Stored data entries:
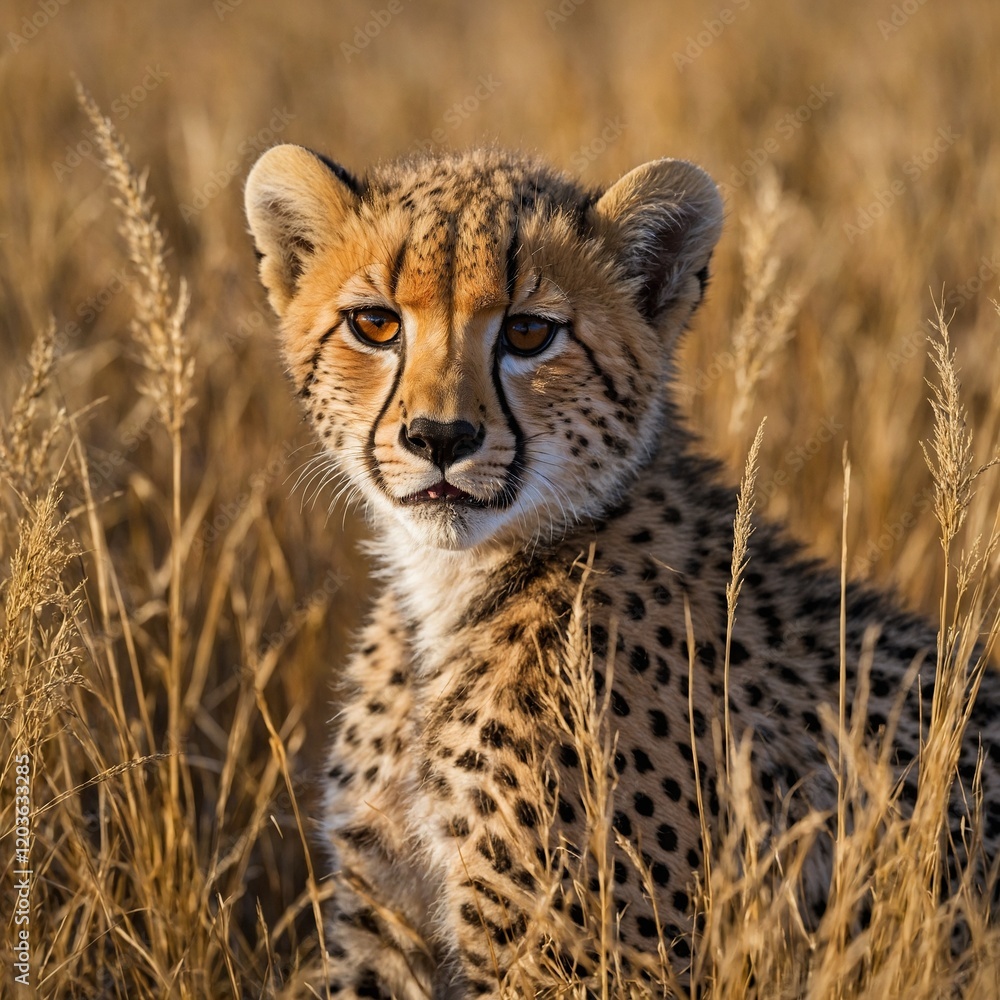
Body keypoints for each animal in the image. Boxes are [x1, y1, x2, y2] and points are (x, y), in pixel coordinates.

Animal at [244, 144, 1000, 998]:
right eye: (374, 324)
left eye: (529, 332)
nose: (440, 437)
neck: (453, 588)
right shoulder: (385, 921)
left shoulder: (582, 958)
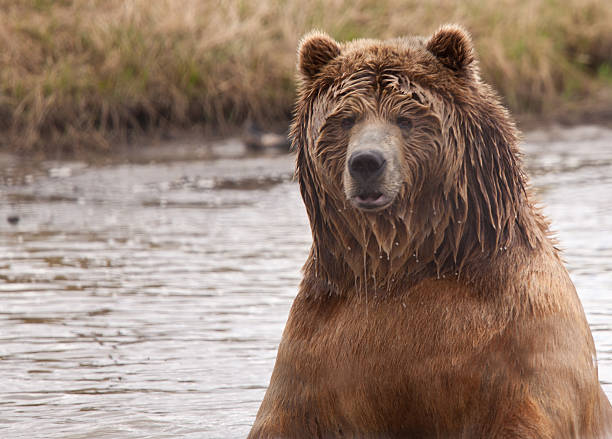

* _Task brief_
Without the pictures, restate each entry exactly.

* _Output for this task_
Body keypoints for each animal in the image. Boxes are [x1, y1, x2, y2] and points are (x, y), in pixel coordinates.

Animal at [244, 144, 1000, 998]:
right eye: (374, 324)
left eye: (529, 332)
nose: (440, 437)
neck: (453, 588)
right shoulder: (385, 921)
left shoulder: (582, 958)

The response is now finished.